Beside the most important purpose of the project: the production of the dictionary, the project has provided material for number of articles by Gerd Carling and Georges-Jean Pinault. These are listed under Scientific publications and are discussed under §4.
The results of the project will be discussed under three headings, §2) A Dictionary and Thesaurus of Tocharian A, §3) Text and Reference Database of Tocharian A, and §4) Others. 

A Dictionary and Thesaurus of Tocharian A

A Dictionary and Thesaurus of Tocharian A is the title of the dictionary, which is the main result of the project "A Revised and Digitized Dictionary of Tocharian A". It will, according to plan, be published in three volumes. The first volume, a-j (250 pages, [1]) will be published during spring 2008. The book will be presented at the conference "Die Erforschung des Tocharischen und die alttürkische Maitrisimit", at Berlin-Brandenburgische Akademie der Wissenschaften, April 5-6 2008. 

(see http://www.bbaw.de/bbaw/Forschung/Forschungsprojekte/turfanforschung/de/TocharischMaitrisimit2008).

○ ○ ○ ○ ○

- _EXERCISE A_
Pick out every line of the records that contains the word "wider", treating case as significant.
The text and the records are unrelated pieces of material.

○ ○ ○ ○ ○

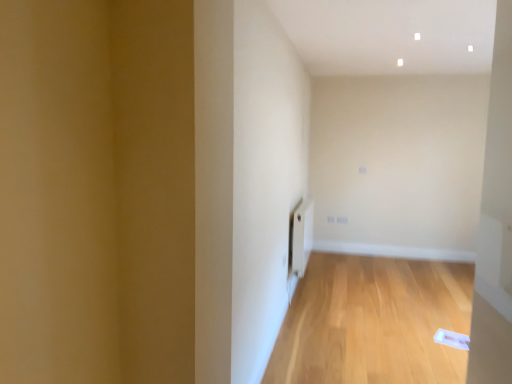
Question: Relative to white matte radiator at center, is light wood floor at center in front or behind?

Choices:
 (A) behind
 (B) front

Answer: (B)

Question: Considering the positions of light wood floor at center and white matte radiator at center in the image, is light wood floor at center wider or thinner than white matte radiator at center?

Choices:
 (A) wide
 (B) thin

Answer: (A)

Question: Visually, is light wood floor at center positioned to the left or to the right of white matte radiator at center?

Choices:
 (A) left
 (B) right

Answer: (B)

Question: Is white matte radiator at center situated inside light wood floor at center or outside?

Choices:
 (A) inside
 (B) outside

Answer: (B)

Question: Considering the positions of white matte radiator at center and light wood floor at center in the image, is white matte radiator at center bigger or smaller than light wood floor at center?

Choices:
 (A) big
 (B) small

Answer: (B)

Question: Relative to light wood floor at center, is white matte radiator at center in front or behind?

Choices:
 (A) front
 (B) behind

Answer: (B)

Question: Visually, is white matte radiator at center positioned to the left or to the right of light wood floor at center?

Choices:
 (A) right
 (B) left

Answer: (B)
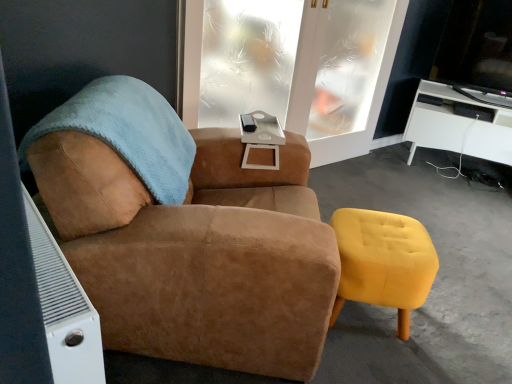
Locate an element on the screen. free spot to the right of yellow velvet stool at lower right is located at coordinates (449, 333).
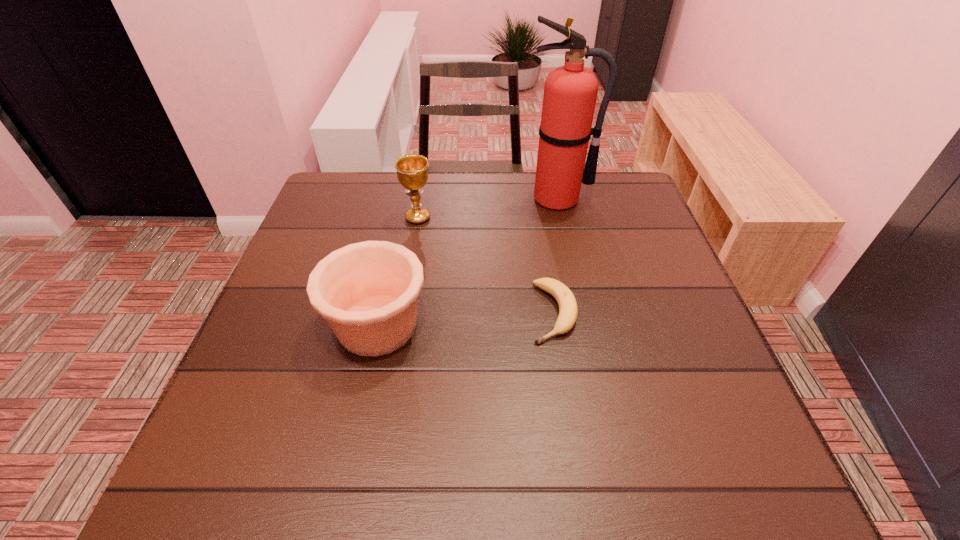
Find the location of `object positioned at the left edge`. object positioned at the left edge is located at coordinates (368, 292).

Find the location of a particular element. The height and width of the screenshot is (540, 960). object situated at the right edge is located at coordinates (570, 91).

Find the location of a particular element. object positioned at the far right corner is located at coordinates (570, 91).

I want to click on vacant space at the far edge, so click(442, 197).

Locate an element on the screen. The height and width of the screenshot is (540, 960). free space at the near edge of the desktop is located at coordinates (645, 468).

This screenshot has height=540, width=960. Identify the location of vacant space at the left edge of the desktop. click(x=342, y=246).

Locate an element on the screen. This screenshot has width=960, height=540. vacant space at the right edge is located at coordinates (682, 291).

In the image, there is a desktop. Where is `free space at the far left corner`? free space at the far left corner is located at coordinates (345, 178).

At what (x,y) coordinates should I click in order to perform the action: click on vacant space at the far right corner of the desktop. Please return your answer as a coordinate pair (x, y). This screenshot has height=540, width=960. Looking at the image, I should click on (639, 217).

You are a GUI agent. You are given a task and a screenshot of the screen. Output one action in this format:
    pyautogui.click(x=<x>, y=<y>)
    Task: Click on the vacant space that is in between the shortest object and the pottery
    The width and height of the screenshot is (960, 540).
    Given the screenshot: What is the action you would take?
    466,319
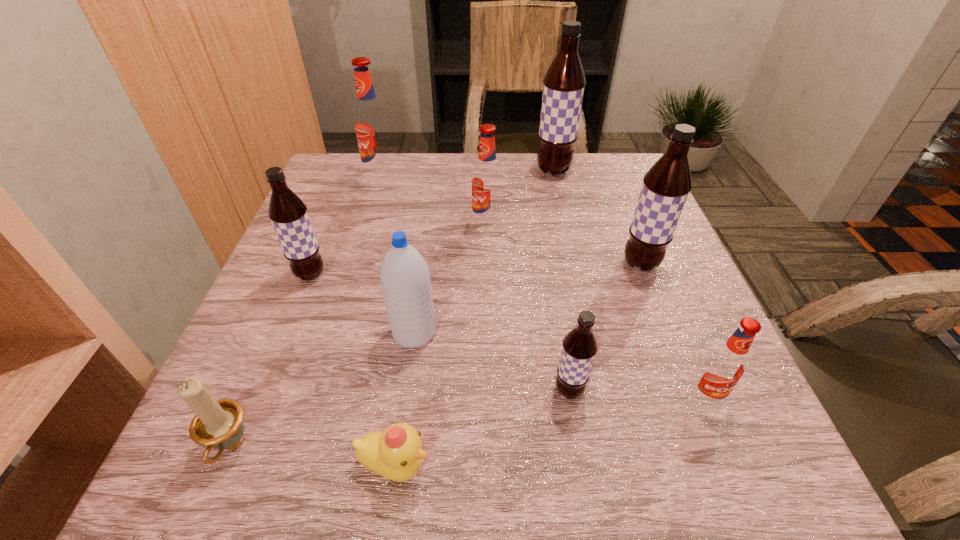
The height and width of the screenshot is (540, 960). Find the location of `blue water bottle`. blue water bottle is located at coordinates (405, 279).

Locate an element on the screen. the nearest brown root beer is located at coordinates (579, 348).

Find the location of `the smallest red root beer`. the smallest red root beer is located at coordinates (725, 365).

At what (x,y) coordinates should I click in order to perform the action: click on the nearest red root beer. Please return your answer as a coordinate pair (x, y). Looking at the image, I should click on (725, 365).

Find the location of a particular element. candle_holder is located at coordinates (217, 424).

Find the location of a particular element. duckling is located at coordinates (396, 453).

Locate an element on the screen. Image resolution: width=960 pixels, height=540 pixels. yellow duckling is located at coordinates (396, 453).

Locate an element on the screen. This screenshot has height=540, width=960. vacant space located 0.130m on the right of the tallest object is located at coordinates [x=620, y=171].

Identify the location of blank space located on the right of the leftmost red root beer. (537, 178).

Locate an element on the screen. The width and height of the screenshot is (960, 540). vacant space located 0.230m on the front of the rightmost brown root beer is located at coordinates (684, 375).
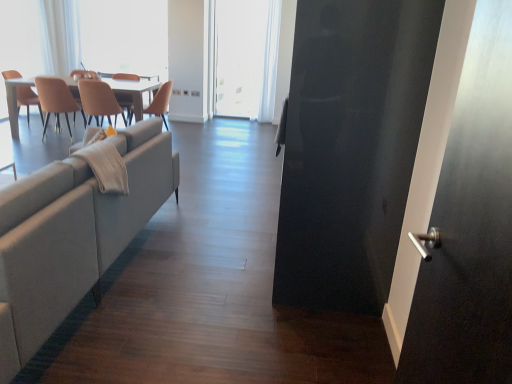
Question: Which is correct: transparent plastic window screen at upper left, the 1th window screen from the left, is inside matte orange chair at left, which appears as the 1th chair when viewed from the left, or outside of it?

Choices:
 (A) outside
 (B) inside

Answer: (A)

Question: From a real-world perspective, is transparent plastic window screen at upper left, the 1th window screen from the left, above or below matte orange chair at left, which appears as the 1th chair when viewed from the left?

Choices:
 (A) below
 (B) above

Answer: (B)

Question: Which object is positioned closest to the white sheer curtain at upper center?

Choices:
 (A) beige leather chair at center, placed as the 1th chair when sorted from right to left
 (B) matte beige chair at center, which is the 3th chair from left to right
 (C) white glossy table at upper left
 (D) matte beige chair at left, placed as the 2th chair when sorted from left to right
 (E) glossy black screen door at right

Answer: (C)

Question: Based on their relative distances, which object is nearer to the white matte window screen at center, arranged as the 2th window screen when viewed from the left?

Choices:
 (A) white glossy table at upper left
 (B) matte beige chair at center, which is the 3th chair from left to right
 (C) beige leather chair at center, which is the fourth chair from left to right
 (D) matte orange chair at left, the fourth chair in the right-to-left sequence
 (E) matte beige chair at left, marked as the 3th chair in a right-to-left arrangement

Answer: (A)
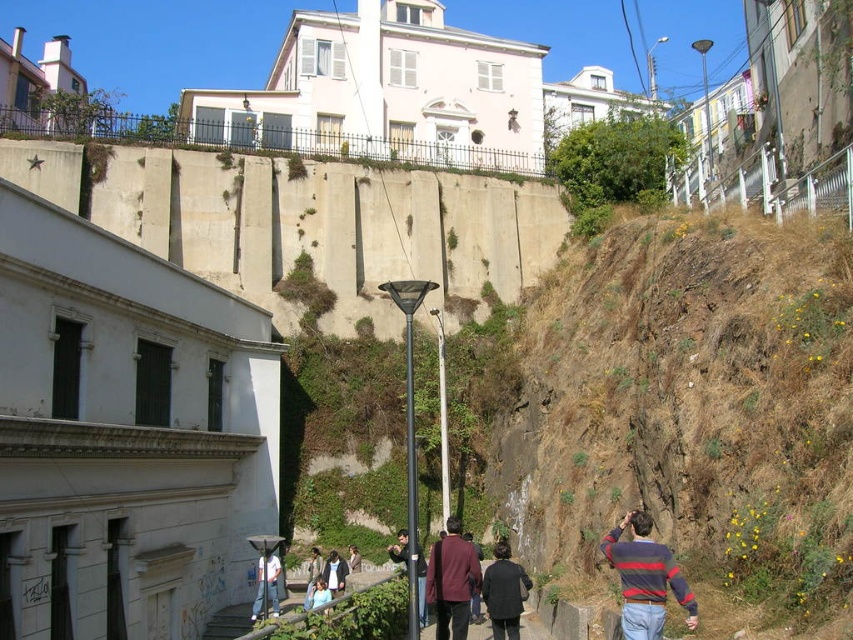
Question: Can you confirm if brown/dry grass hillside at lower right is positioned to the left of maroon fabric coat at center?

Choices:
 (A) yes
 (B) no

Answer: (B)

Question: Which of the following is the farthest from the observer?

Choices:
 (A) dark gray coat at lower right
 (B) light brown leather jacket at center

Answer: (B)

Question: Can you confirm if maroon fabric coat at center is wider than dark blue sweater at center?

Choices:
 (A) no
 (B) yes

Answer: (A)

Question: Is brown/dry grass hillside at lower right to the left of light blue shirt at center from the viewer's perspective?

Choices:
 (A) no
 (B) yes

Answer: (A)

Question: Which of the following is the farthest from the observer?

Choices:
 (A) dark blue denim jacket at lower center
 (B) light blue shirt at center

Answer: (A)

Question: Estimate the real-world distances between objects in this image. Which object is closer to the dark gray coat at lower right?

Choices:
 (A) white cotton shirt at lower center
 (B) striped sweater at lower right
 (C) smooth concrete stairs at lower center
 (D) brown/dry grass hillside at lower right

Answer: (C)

○ ○ ○ ○ ○

- _EXERCISE B_
For each statement, say whether it agrees with the passage on the Tocharian A dictionary, answering yes or no and quoting the words that decide it: (i) The first volume covers a-j and runs to 250 pages. (ii) The dictionary is planned to appear in two volumes. (iii) The articles by Gerd Carling and Georges-Jean Pinault are discussed under §3.

- _WRITTEN REPLY A_
Question: Considering the positions of light wood floor at center and white matte radiator at center in the image, is light wood floor at center wider or thinner than white matte radiator at center?
Question: Can you confirm if maroon fabric coat at center is wider than dark blue sweater at center?

- _WRITTEN REPLY B_
(i) Yes: "The first volume, a-j (250 pages, [1]) will be published during spring 2008."
(ii) No: "It will, according to plan, be published in three volumes."
(iii) No: "These are listed under Scientific publications and are discussed under §4."